— What to work on —
(a) Please reproduce the article on the Glassworm botnet from "Supply Chain Alert: Glassworm" to "fake GitHub repositories.".
(b) Summarize the article on the Glassworm botnet in two sentences.

— Extract to read —
*** Block opens ***

Supply Chain Alert: Glassworm Botnet Targeting GitHub and VS Code Taken Down
The Glassworm botnet has been dismantled thanks to a joint operation led by CrowdStrike, Google, and The Shadowserver Foundation. This malware specifically targeted developers by compromising open source tools, infecting extensions, and setting up fake GitHub repositories.
As a reminder, Glassworm is a worldwide botnet that targets developers through the software supply chain. By extension, organizations are also directly targeted through the infection of these machines. The malware is capable of infecting both Windows, Linux, and macOS machines.
Neutralizing the C2 Infrastructure
On May 26, 2026, a coordinated action made it possible to shut down the Glassworm botnet. Led by CrowdStrike, Google, and the Shadowserver Foundation, this takedown operation simultaneously targeted the four "C2" (Command & Control) communication channels used by the botnet. The goal was to cut off all communication at once between infected machines and the cybercriminals.
"The Glassworm operators designed their infrastructure with resilience in mind. The botnet's C2 architecture relied on four distinct channels, built to withstand traditional takedown attempts.", CrowdStrike researchers note.

Although the takedown operation was successful, we do not know the exact number of systems affected. In any case, this is good news: there has been a growing wave of attacks targeting development environments and CI/CD environments over the past few months (notably via TeamPCP).
The TTPs: Infiltrating Development Tools
To trap developers, and I would even say IT professionals in general, the attackers behind Glassworm built an infection chain that exploits the trust placed in tools from the open source ecosystem. In their report, CrowdStrike researchers highlighted several propagation methods:
- Poisoning open source packages,
- Distributing fake malicious extensions for the free Visual Studio Code tool,
- Using malvertising,
- Creating GitHub repositories that appeared legitimate to developers.
Once a machine was infected, the Glassworm malware was able to collect sensitive information, ranging from authentication tokens (valuable tokens) to cloud credentials. Its botnet behavior comes from the fact that Glassworm is designed to maintain persistent remote access and deliver additional payloads within developers' workflows.
"More than 300 GitHub repositories were compromised using developer credentials stolen during earlier Glassworm infections, with malicious code forced into the default branches.", the report specifies.

*** Block closes ***

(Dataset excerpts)

*** Block opens ***

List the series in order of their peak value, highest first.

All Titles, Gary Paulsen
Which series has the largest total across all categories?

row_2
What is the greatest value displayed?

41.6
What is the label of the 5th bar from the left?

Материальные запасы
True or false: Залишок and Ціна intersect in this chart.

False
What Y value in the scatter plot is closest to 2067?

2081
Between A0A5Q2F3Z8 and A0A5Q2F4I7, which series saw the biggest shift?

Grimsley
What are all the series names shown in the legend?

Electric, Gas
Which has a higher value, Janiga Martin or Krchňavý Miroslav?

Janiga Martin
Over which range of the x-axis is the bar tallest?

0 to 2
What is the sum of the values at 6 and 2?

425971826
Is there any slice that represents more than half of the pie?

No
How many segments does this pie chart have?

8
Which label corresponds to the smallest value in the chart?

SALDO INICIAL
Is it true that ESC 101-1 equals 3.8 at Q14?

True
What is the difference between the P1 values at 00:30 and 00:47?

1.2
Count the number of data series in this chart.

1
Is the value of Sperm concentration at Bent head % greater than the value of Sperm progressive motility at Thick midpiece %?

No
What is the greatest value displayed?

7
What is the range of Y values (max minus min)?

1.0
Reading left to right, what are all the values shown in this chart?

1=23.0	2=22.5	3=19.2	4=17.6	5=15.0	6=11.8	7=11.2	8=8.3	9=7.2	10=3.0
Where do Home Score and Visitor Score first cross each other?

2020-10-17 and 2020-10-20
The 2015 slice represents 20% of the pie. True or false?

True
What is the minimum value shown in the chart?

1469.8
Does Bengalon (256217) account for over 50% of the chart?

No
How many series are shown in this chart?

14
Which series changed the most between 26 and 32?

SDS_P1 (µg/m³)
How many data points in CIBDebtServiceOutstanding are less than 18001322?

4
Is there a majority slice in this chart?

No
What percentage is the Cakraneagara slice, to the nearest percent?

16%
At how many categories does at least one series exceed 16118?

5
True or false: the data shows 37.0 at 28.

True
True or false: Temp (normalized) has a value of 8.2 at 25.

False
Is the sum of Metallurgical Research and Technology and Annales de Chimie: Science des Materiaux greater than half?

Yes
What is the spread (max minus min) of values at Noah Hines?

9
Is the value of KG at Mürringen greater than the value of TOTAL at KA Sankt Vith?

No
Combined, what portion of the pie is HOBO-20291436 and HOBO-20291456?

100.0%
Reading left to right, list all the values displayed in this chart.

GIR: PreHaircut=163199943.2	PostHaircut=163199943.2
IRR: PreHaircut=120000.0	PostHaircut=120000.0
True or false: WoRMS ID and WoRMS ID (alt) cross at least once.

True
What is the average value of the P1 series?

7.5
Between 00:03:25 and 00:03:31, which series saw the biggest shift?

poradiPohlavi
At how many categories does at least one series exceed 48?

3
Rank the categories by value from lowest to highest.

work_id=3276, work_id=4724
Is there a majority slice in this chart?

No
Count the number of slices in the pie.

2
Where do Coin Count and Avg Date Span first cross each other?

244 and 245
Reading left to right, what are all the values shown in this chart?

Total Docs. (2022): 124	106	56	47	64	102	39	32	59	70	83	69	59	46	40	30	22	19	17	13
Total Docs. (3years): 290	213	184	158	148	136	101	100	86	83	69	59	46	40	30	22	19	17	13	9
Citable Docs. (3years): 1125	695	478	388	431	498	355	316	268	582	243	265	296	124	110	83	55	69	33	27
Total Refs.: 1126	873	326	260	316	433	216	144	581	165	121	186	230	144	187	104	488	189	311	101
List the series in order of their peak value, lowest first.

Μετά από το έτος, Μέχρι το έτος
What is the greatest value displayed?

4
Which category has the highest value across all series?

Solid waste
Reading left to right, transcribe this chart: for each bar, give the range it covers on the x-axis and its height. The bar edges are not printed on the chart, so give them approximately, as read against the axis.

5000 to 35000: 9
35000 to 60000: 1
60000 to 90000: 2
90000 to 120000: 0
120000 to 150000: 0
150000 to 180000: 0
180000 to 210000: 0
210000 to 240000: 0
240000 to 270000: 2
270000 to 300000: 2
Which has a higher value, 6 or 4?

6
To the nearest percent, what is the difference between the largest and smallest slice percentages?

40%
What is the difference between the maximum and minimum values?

*** Block closes ***

— Task results —
(a)
Supply Chain Alert: Glassworm Botnet Targeting GitHub and VS Code Taken Down
The Glassworm botnet has been dismantled thanks to a joint operation led by CrowdStrike, Google, and The Shadowserver Foundation. This malware specifically targeted developers by compromising open source tools, infecting extensions, and setting up fake GitHub repositories.

(b) The Glassworm botnet targeted developers through the software supply chain by poisoning open source packages, distributing fake VS Code extensions, using malvertising and creating legitimate-looking GitHub repositories. On May 26, 2026, CrowdStrike, Google, and the Shadowserver Foundation led an operation that took it down by cutting all four of its C2 channels at once, after the malware had been able to collect authentication tokens and cloud credentials and stolen developer credentials had been used to compromise more than 300 GitHub repositories.